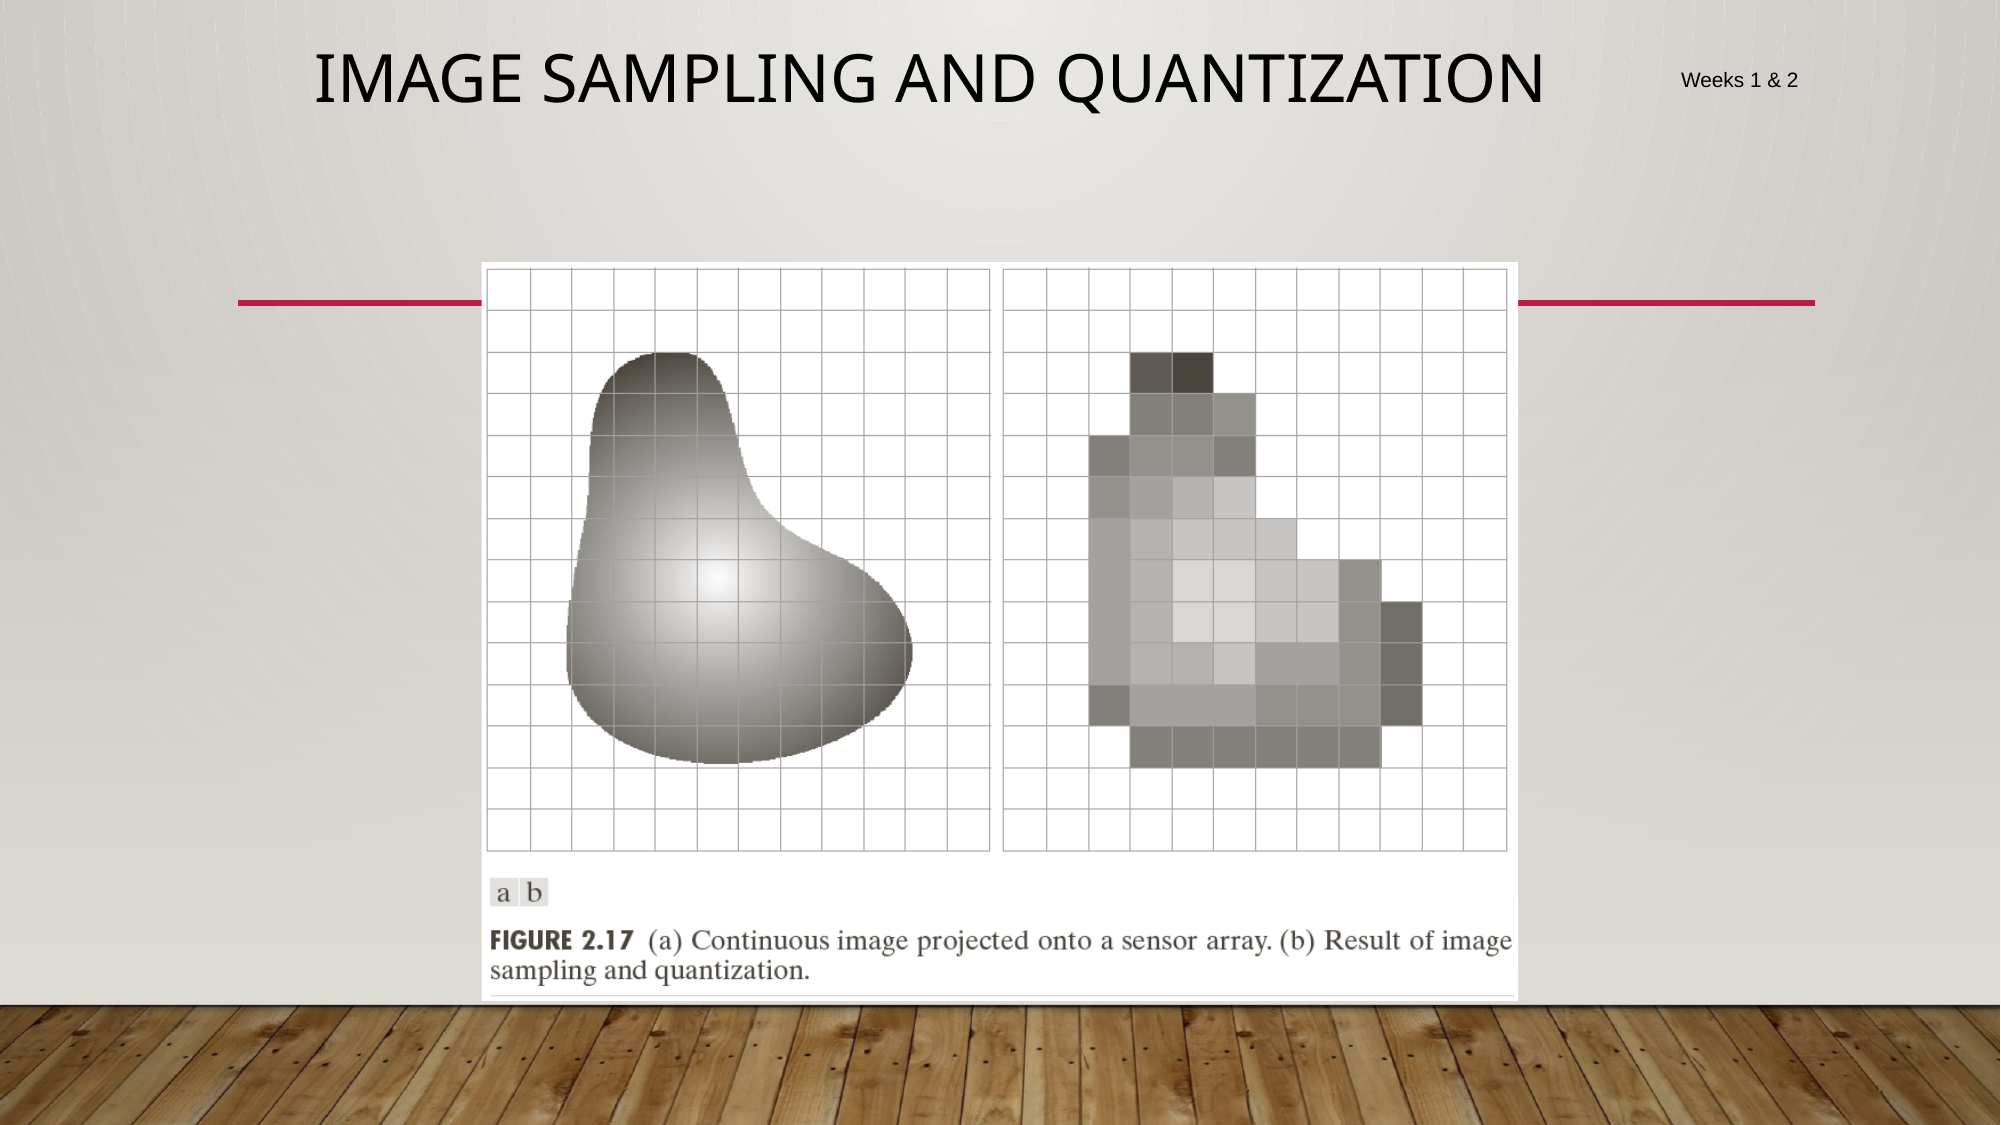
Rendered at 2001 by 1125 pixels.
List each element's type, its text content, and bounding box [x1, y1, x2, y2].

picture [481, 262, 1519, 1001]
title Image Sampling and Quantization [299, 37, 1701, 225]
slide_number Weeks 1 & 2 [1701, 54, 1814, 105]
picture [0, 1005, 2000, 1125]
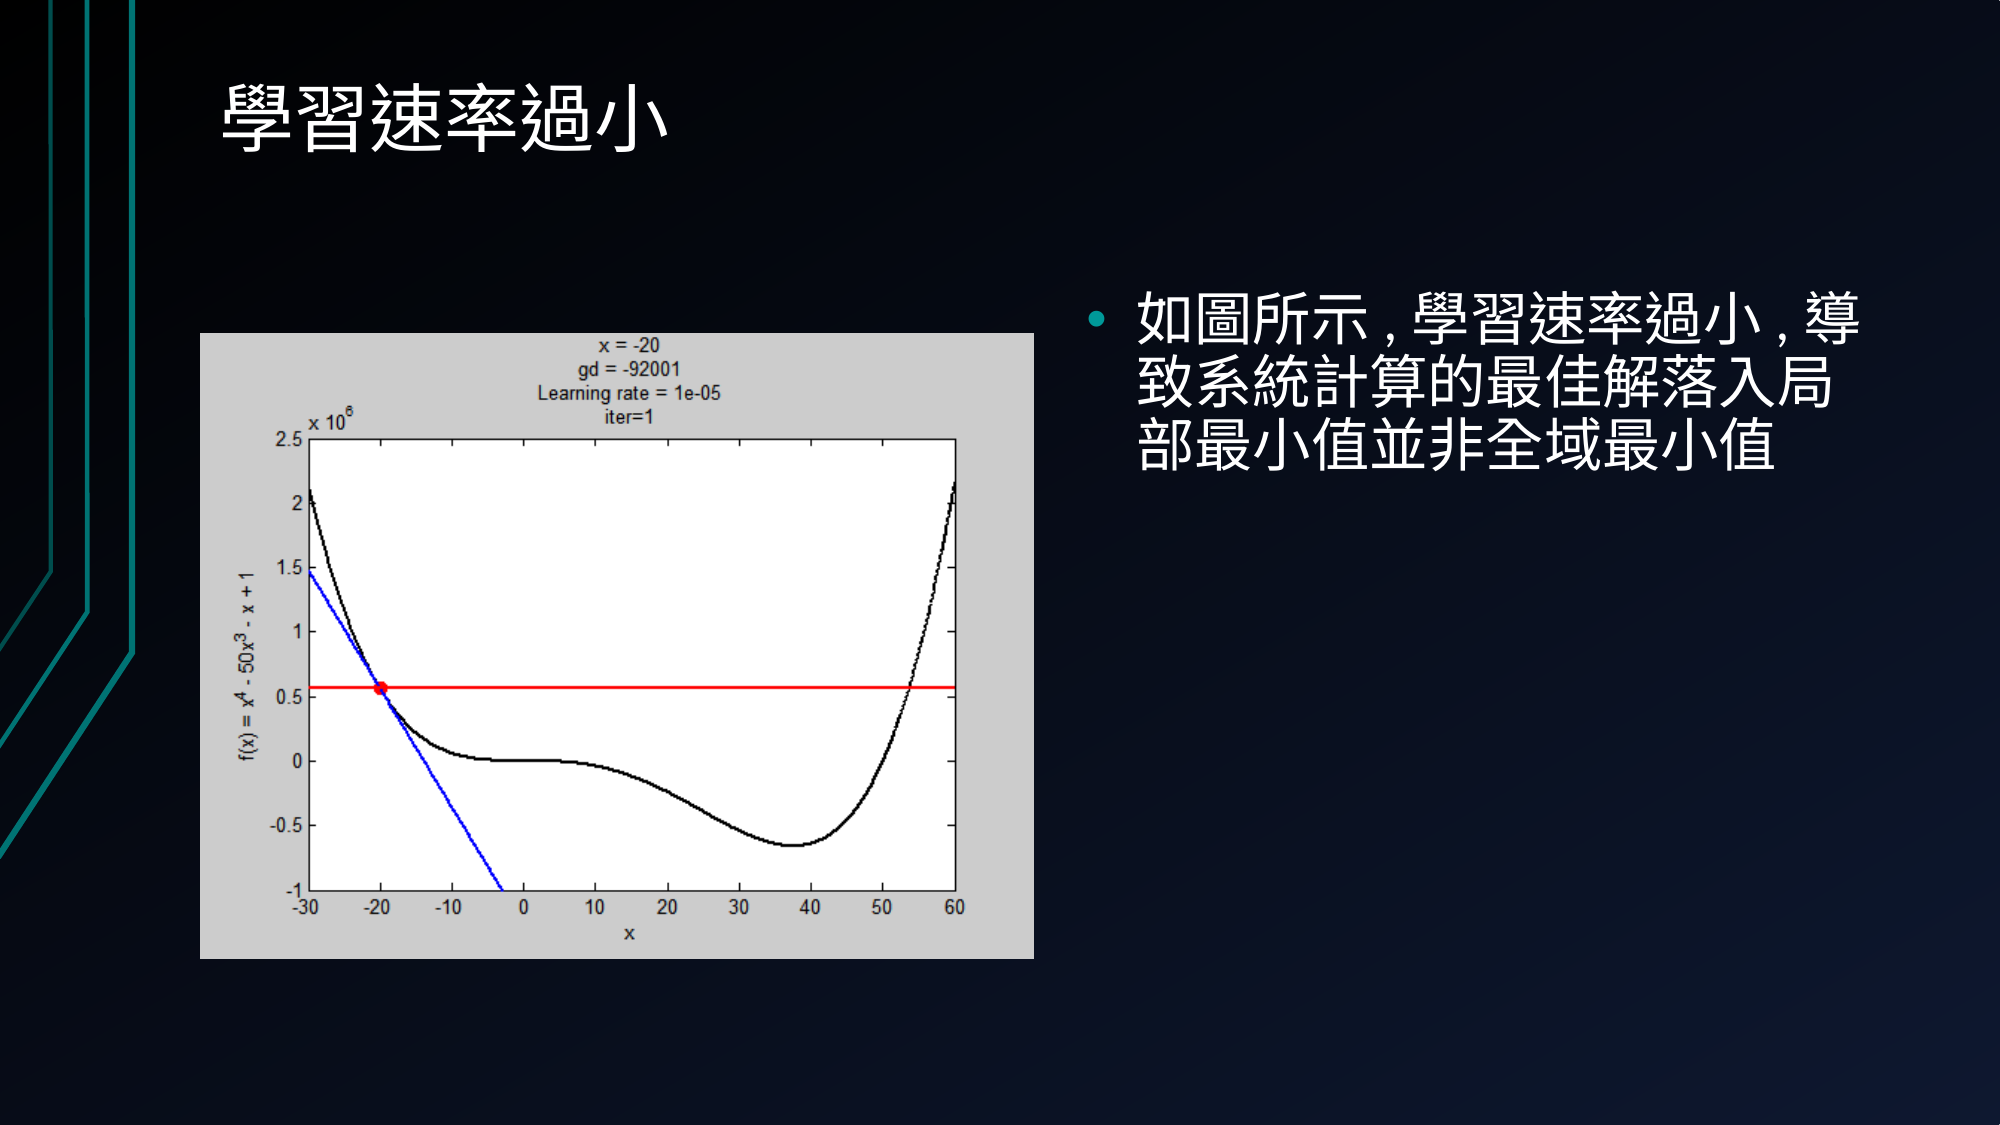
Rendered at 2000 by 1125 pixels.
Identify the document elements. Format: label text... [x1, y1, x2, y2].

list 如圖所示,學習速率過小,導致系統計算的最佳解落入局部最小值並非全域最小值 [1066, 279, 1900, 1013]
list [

========================================

Your goal:
Could you copy out every record exactly, minus the pictures?

Reply:
Rendered at 2001 by 1125 pixels.
List each element's type, its text content, and bounding box [x1, y1, x2, y2].

picture [481, 262, 1519, 1001]
title Image Sampling and Quantization [299, 37, 1701, 225]
slide_number Weeks 1 & 2 [1701, 54, 1814, 105]
picture [0, 1005, 2000, 1125]
Rendered at 2000 by 1125 pixels.
Identify the document elements. Format: label text... [x1, y1, x2, y2].

list 如圖所示,學習速率過小,導致系統計算的最佳解落入局部最小值並非全域最小值 [1066, 279, 1900, 1013]
list [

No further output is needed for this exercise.